Clearly, it takes advantage of the spawning behavior of male catfish, who won’t abandon their eggs without a fight. But keep in mind that disturbing, or worse yet taking, those males can lead to the death of that clutch, decimating reproduction.
As the Missouri Department of Conservation explains, “Catfish are very vulnerable during the nesting season (June and July) because they lay their eggs in natural cavities and then do not leave the nest. If they’re taken away, their eggs quickly die. Catfish on the nest are not vulnerable to being caught by traditional sport-angling methods.”
And that’s the crux of the issue: traditional fishing methods simply won’t catch those egg-guarding males and therefore don’t harm catfish reproduction. By contrast, noodling is a direct threat to the next generation of catfish.
Now, in some places, that’s probably not an issue.
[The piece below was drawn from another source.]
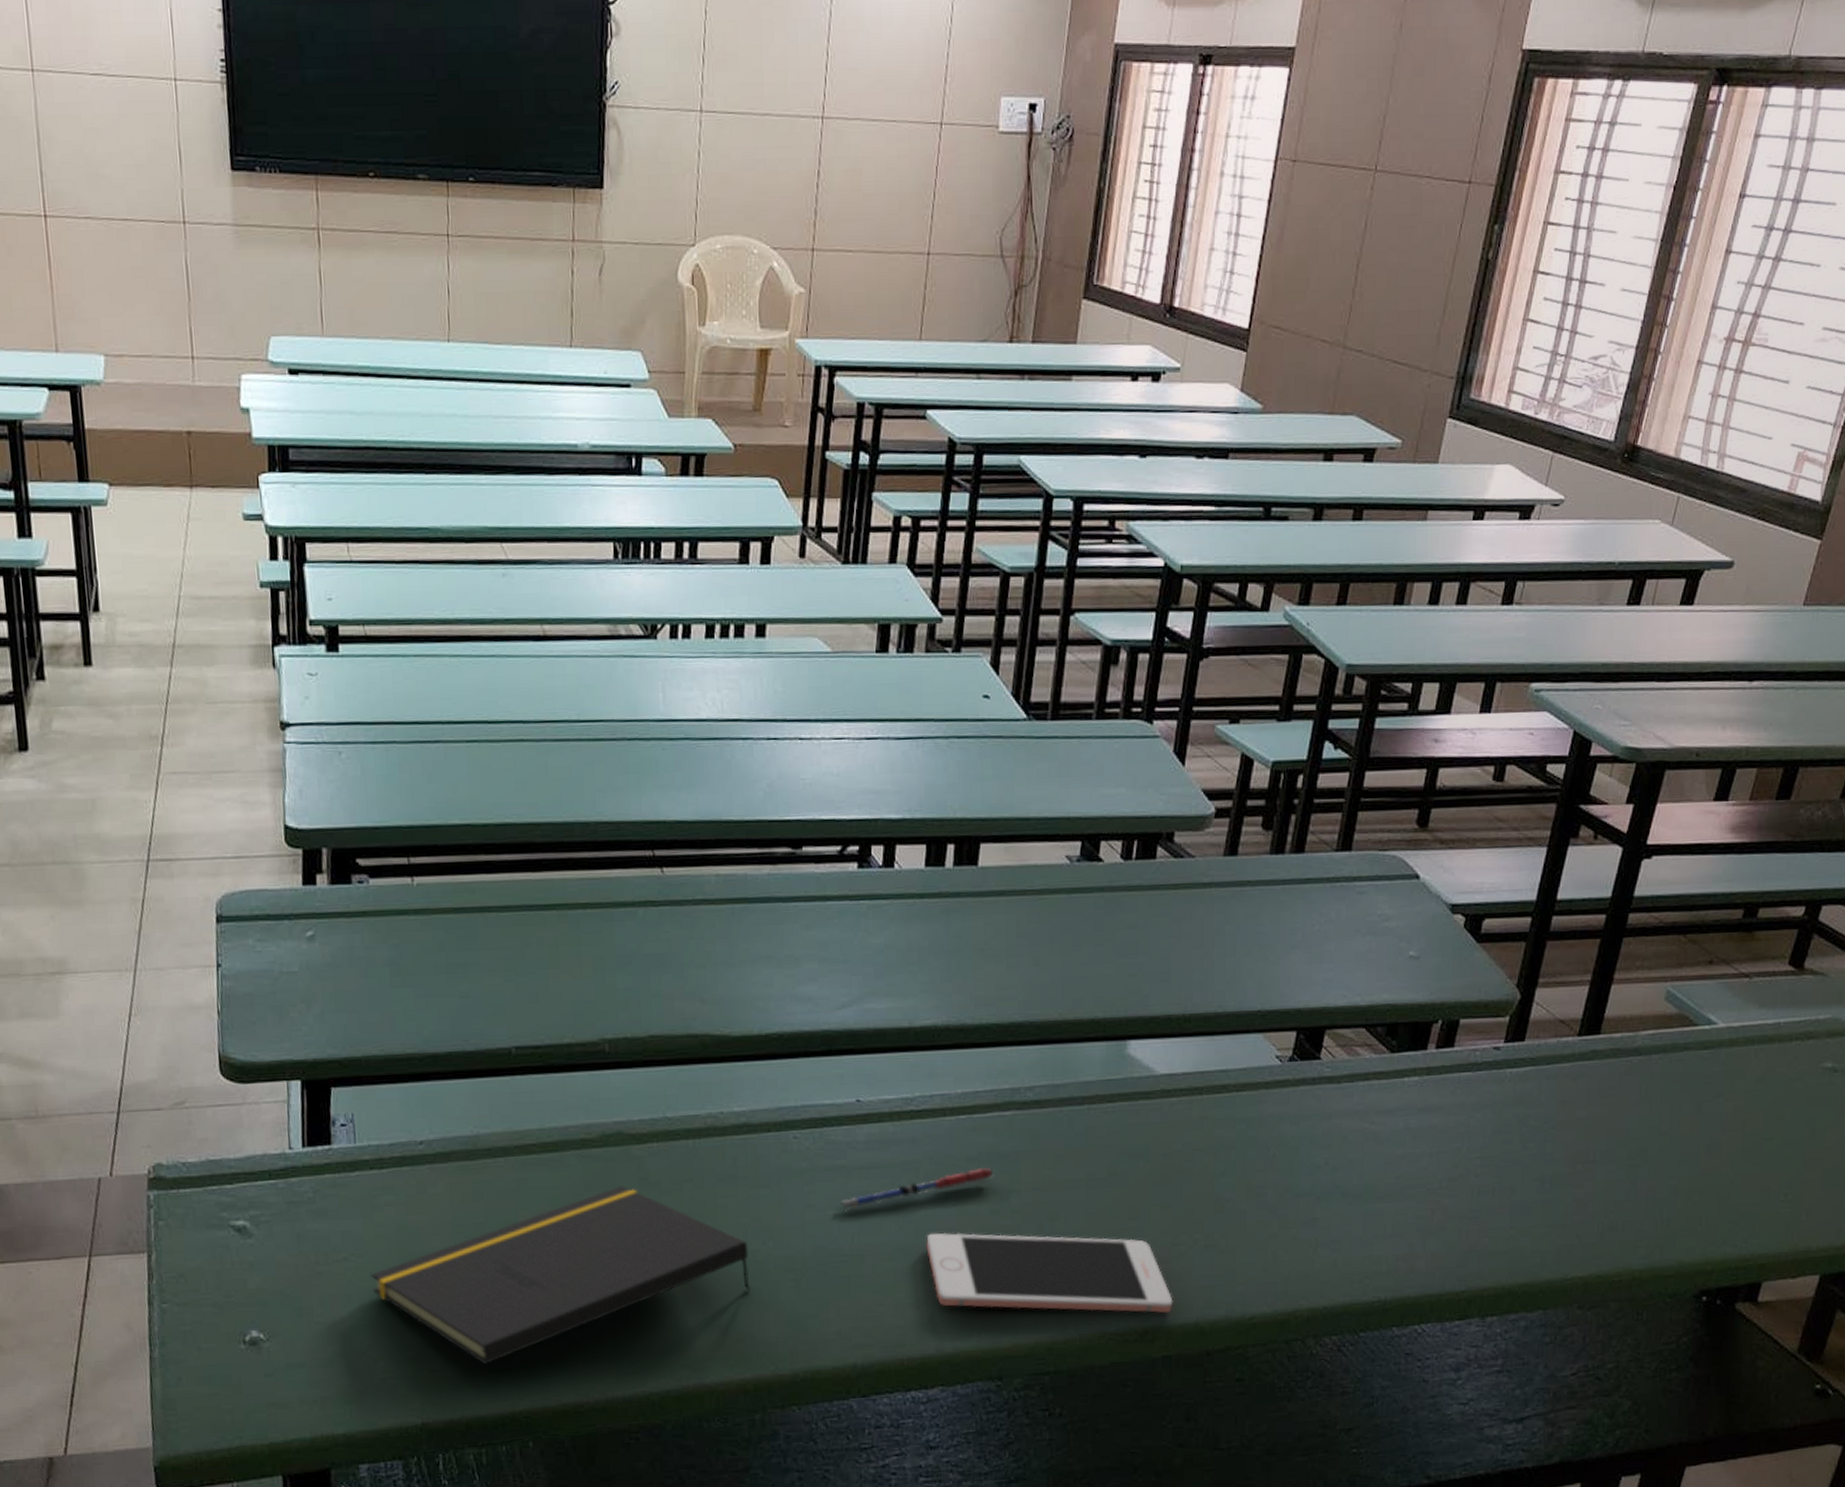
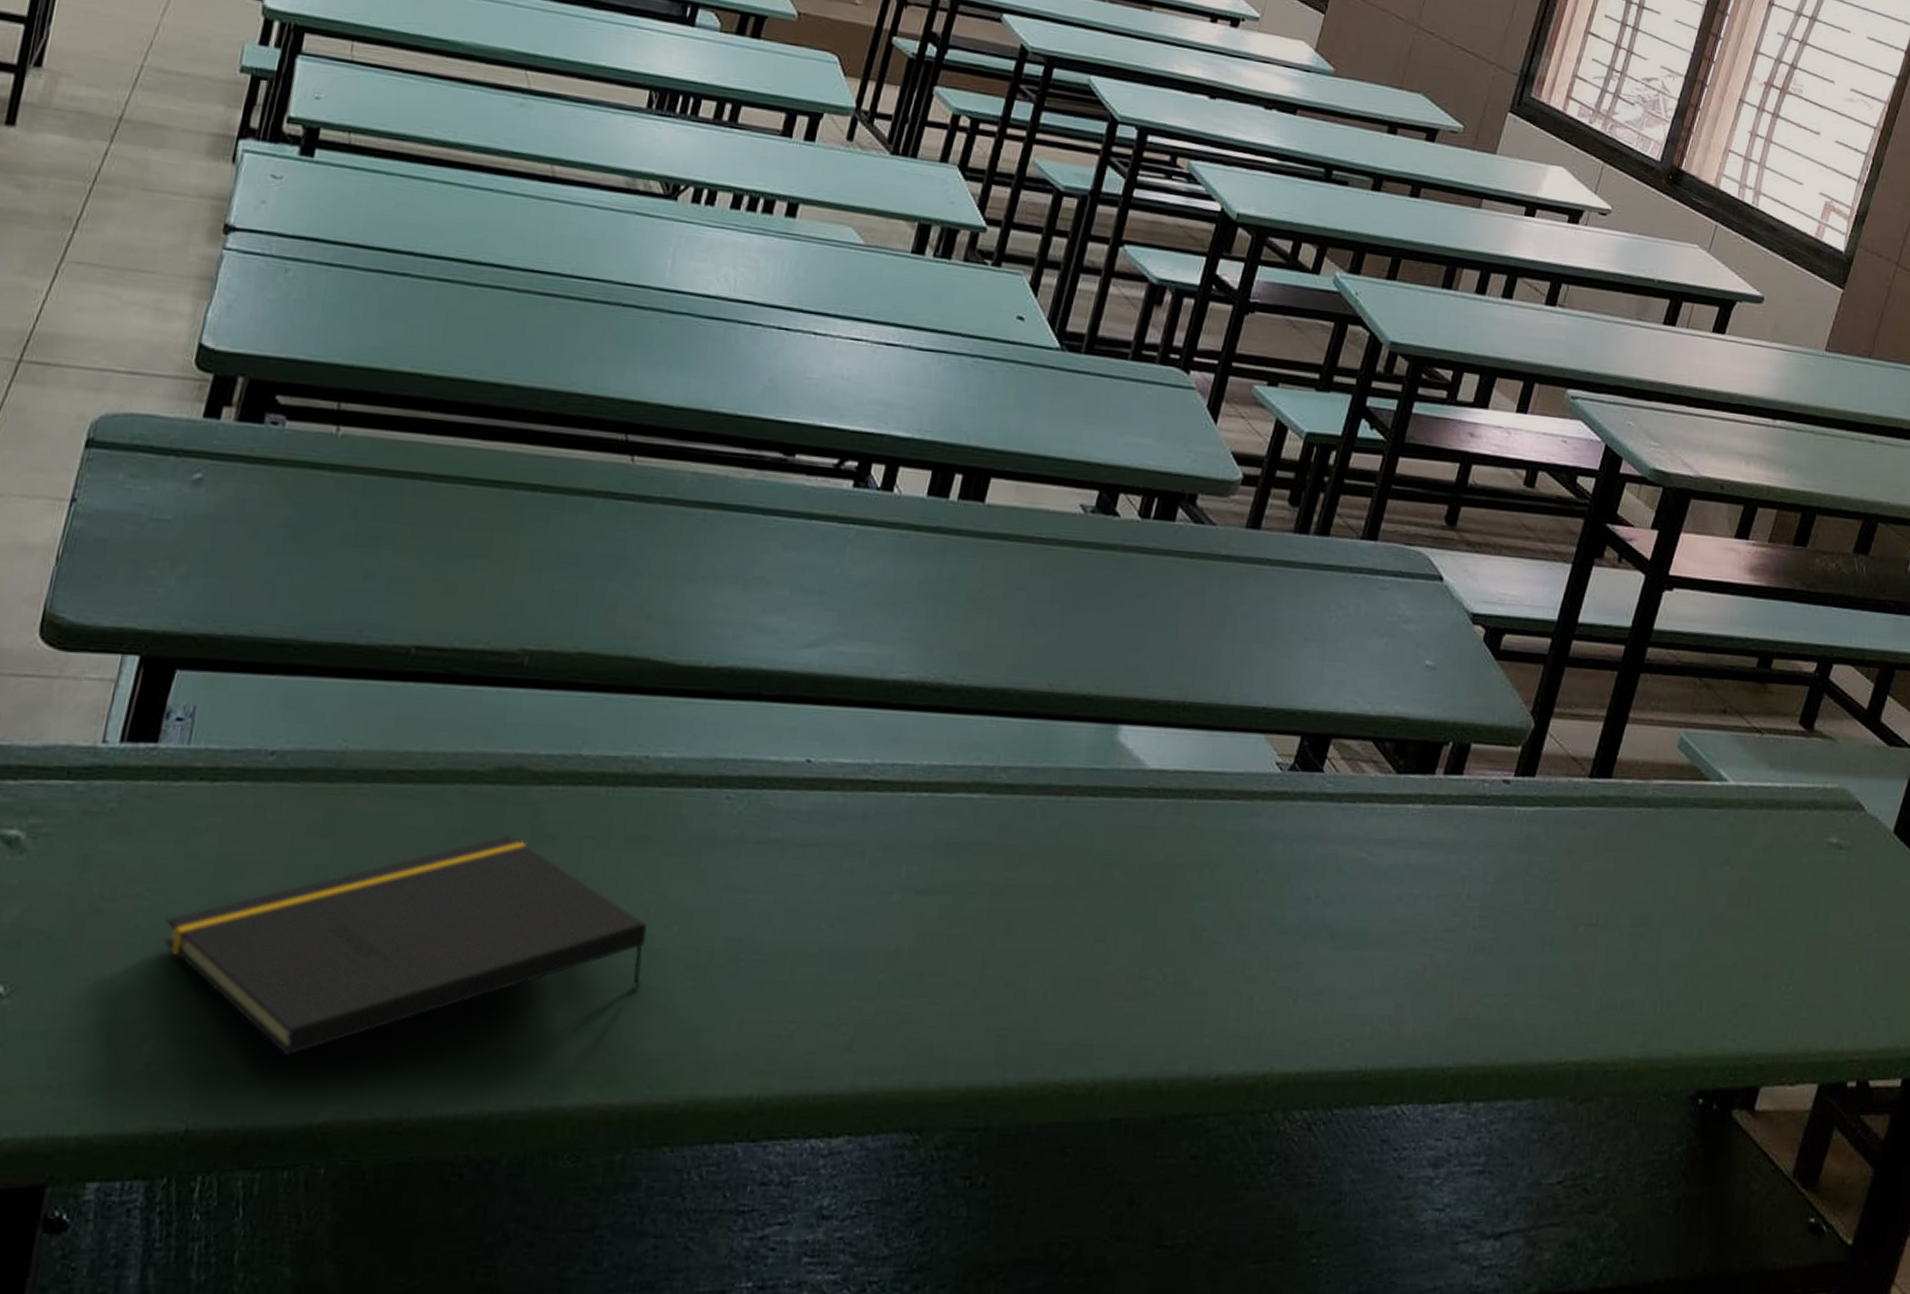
pen: present [841,1167,995,1210] -> none [767,859,951,896]
cell phone: present [926,1232,1173,1314] -> none [858,935,1132,1064]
In much of the south, conditions are just ideal for catfish, and the next generation of channels, flatheads, and blues is all but guaranteed.
Noodling isn’t rocket science.
Look for a muddy, murky shallow where catfish are known to make their home. The water shouldn’t be deeper than your stomach or so, as you’ll need to be able to fight a big, struggling catfish without drowning!
Skip a shirt to avoid snags.
More on that in a minute.
This process needs to be done with friends, and a good stick is all but essential. You and your fishing buddies need to use your hands, feet, and the stick to locate a potential nesting cavity.
When you’ve located one, the tricky part is figuring out whether a catfish has claimed it or if a beaver, snapping turtle, or alligator is calling it home.
Getting this wrong is really bad.
Once you’re sure that a catfish is there, the noodler needs to reach into the nest, enticing the catfish to bite their hand. Grab hold of the catfish when it clamps down, pull it from the nest, and don’t let go!
Make no mistake about it; people can and do die while noodling.
The most likely danger is drowning. If the water is too deep, and if you don’t have a friend right there to help you out, a big catfish can keep you down far longer than you can hold your breath.
That’s why it’s critical to select shallow water and always noodle with a buddy or two.
Even then, noodlers have drowned when dams opened up, spilling tons of water into what was a shallow creek.
It’s also important to avoid getting snagged on underwater hazards. Going shirtless, or at least wearing nothing more than short sleeves, is a good idea. I’d recommend skipping watches, bracelets, or jewelry that can get caught, too.
Expect abrasions, bruises, and other superficial injuries.
And while some folks like gloves to protect their hands and fingers from the sandpaper-like mouths of catfish, snagging a glove deep in an underwater hole is a quick way to find yourself in real trouble.
Of course, in states like Mississippi, Texas, and Louisiana, where alligators, venomous snakes, and snapping turtles are at least as numerous as big catfish, reaching into a hole to see who’s home doesn’t always end well.
Is noodling for you?
We can’t say, but if it is, make sure it’s legal where you plan to fish and take every precaution to stay safe.
Because while there's no denying the excitement in hand fishing, there’s no way to dismiss the danger, either.